Being accepted by your pack is a different sort of love. Wolf shifters thrive on touch, affection, and trust. This is why Rita goes into town at least once every week or two to interact with other pack members. Physical affection is crucial for the animal. Drew doesn't go on pack runs anymore, but I do know that he runs with a few of his old friends, the ones who stood by him.
If I ever got the opportunity to be accepted by my pack, I would take it in a heartbeat. My beast needs it.
Noah gives me a sympathetic look. "They should. With magic, you would no longer be the weakest pack member."
"Then, I would like to learn," I say fiercely.
He's quiet for a moment, and then he asks, "Would you be able to forgive those who turned their backs on you?"
I lower my head to look down at the path in front of me. "I think so.

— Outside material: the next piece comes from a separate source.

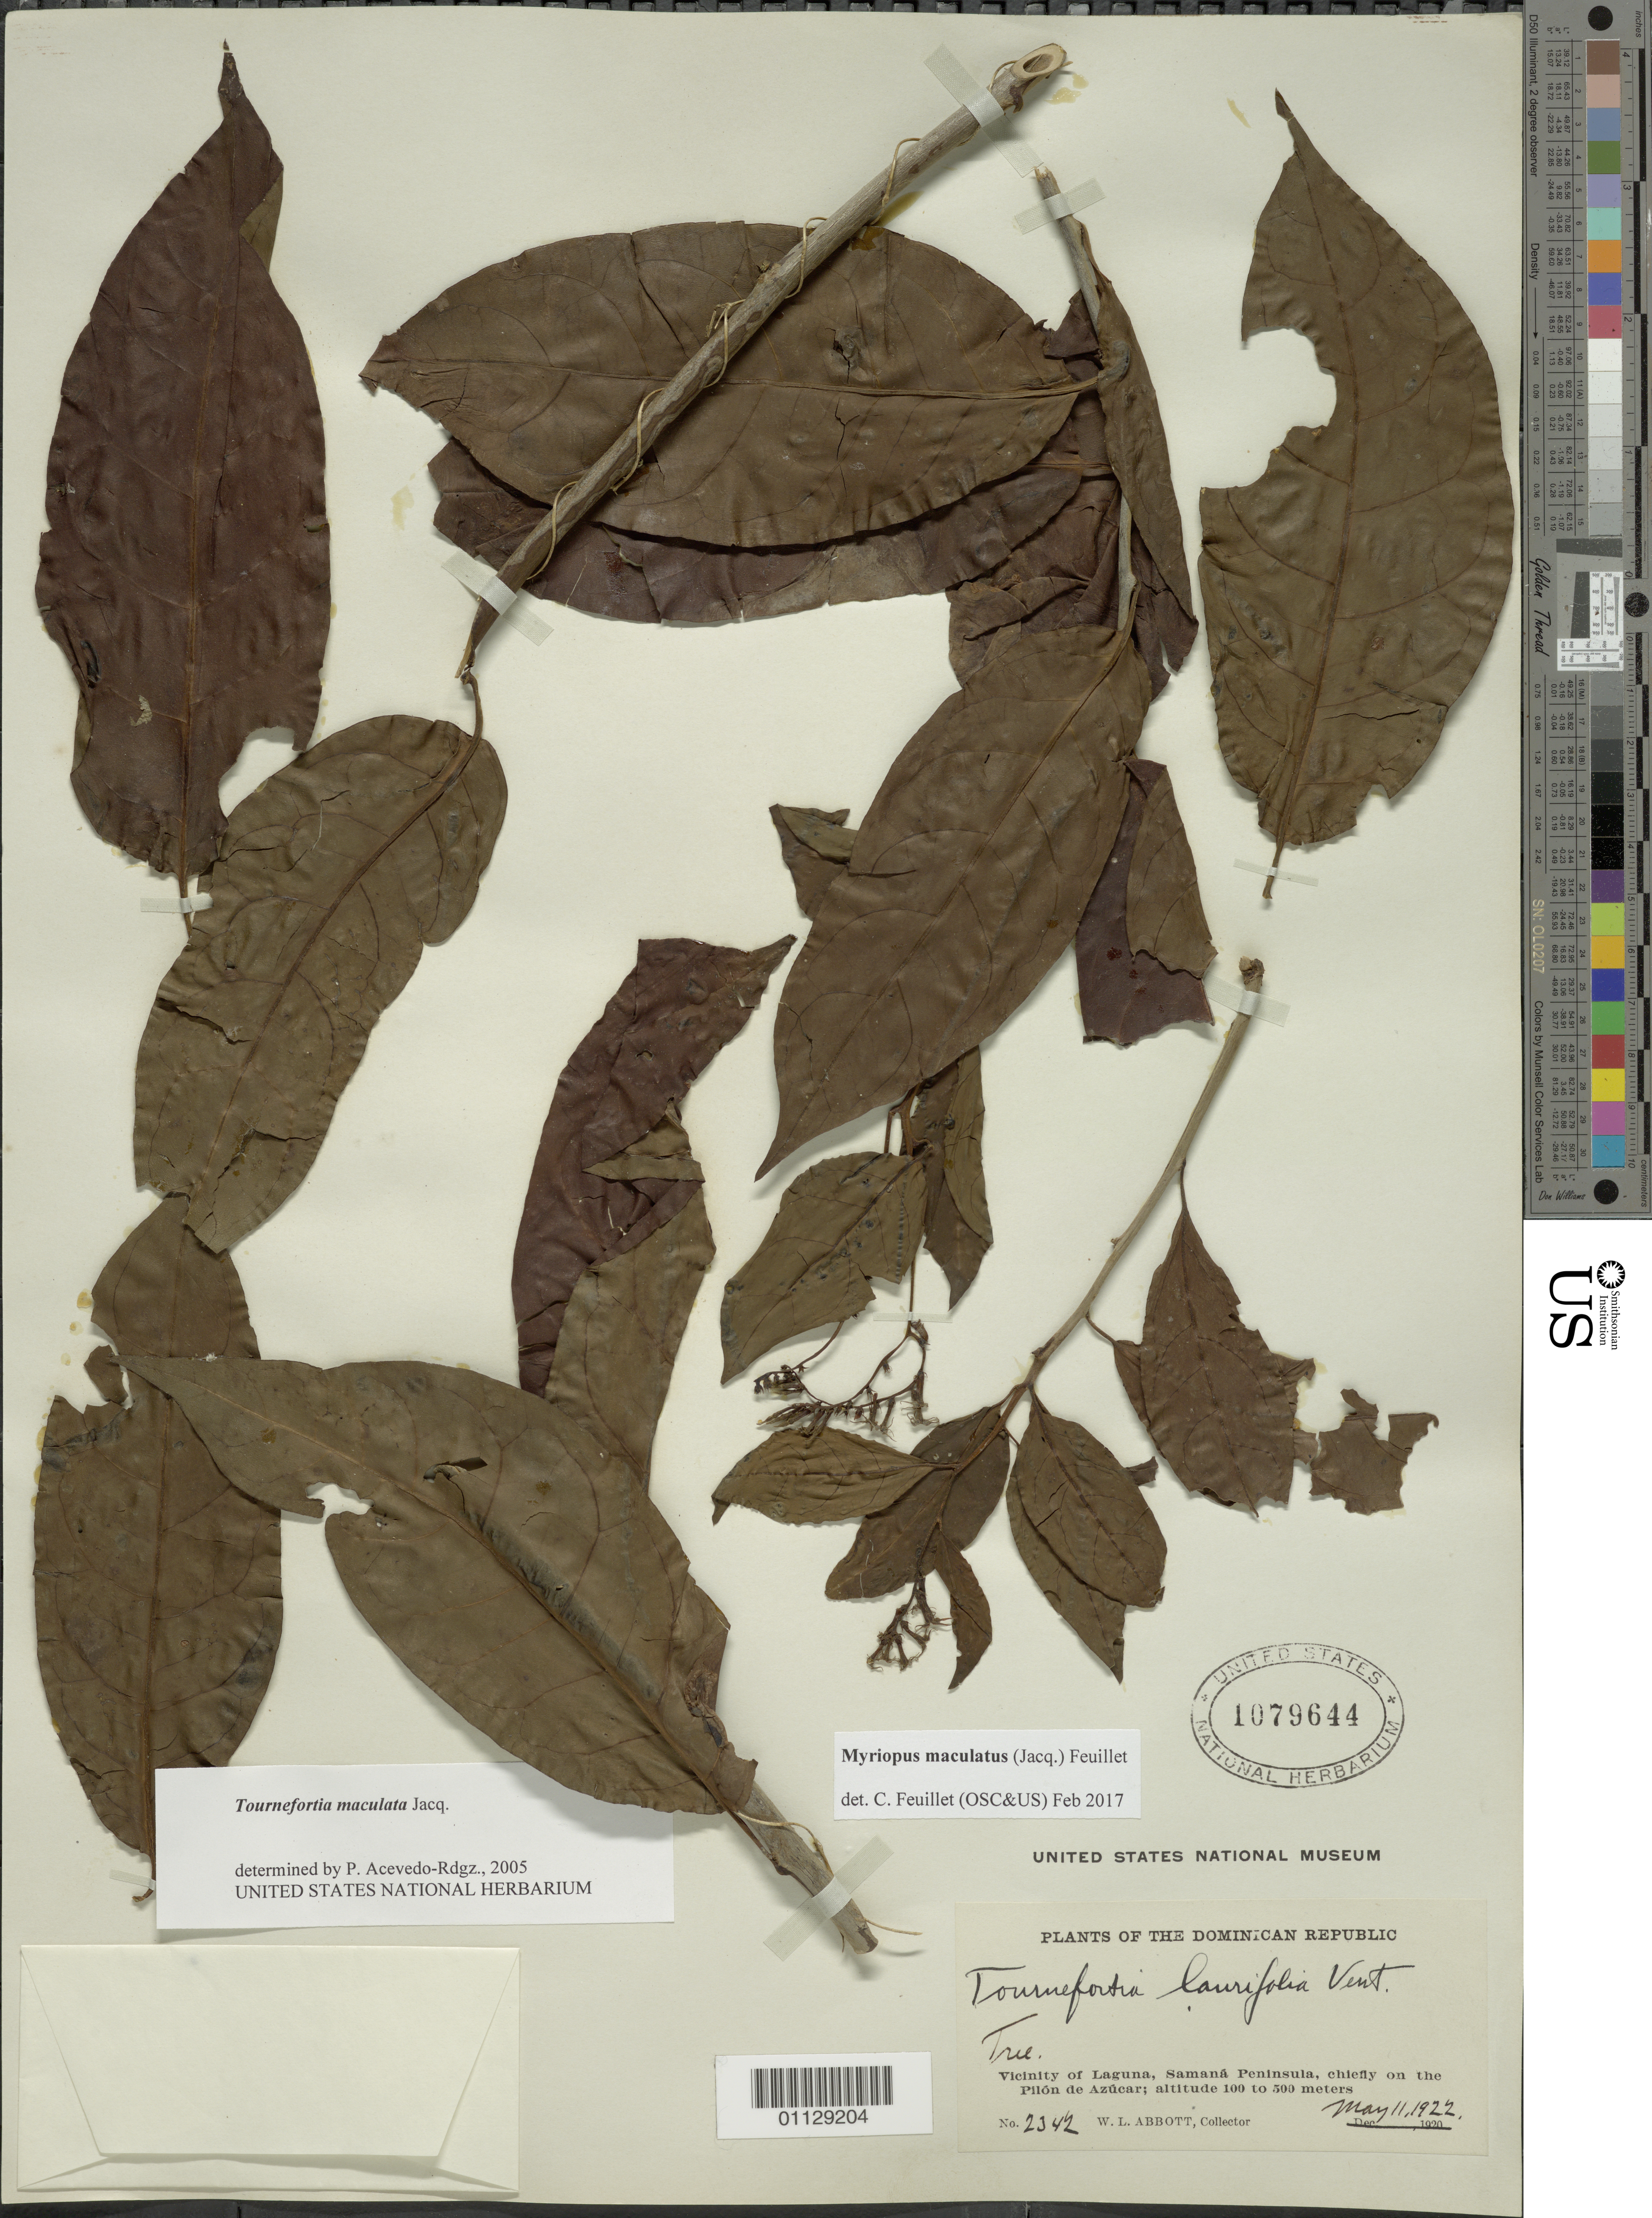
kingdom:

I'm only twenty-five, Noah. I have my whole life ahead of me. As time goes by, I'm going to start going insane without my pack. The only other option would be for me to go rogue."
Noah slows down, and his voice is careful. "Is that something you're considering?"
I immediately close my eyes in regret.
Me and my big mouth.
"Not right now. It's not like that's what I would want to resort to. But I have to do something to survive, don't I? I'm guessing you wouldn't have a very high opinion of me if I'd be willing to forgive all the cruelty I've faced just to be part of the pack here."
He comes to a halt and turns to face me. "I was one of those people who was cruel to you, remember? I just don't like the idea of you forgiving those who mistreated you and looked down on you unless they offer you an apology. They don't deserve your forgiveness otherwise. Even if you're doing it for yourself, I believe forgiveness has to be earned."
I can see his point, but then again, Noah has always been surrounded by the pack, beloved as the Alpha's son. He doesn't understand the stark loneliness that pierces you when you're rejected from your own pack, the deafening isolation of it. Physical touch and affection are extremely lacking in my life. Even though Drew and Rita give me an occasional hug, it's nothing like what I should be enjoying from the pack.
Before my wolf woke up, it was easier to live like this. But ever since it awakened and became vocal, I've started feeling the lack of these things in my life. And I know I'm going to reach a breaking point soon. That was one of the reasons why I was so desperate to leave this pack. If I could shift, it would be a different story. Once I buy my freedom, the Alpha will have no choice but to sever the pack bond with me. It's a painful process, but it would mean that I am no longer part of this pack. Or any pack.
"I don't think going rogue is the answer," Noah murmurs. "It's not easy to survive without a pack."
"I know. But I'm not sure how much longer I can go on like this. It's not as if a lot of people are downright cruel to me, but there is a general hostility that I can sense. You haven't been through it, Noah, so you can't possibly understand."
"You're right," he says after a moment. "I can't understand. You're the one who has experienced all this."
He begins walking again, a heavy sigh leaving his lips. "I wish my father had been more understanding. Deliberately isolating you here as punishment is far too cruel—and it's for far too long. You were so young. And none of what happened was your fault to begin with."
I stop him so I can look him in the eye. "What? What're you talking about? What do you mean, deliberately isolating me?"
Noah studies me, his brows knitting together in confusion. "That was your punishment, Sophia. That's why you were sent here. To separate you from the entire pack. That's the reason why nobody has accepted you, even though you've lived here for so long and it's such a small town. You are isolated on the Alpha's orders."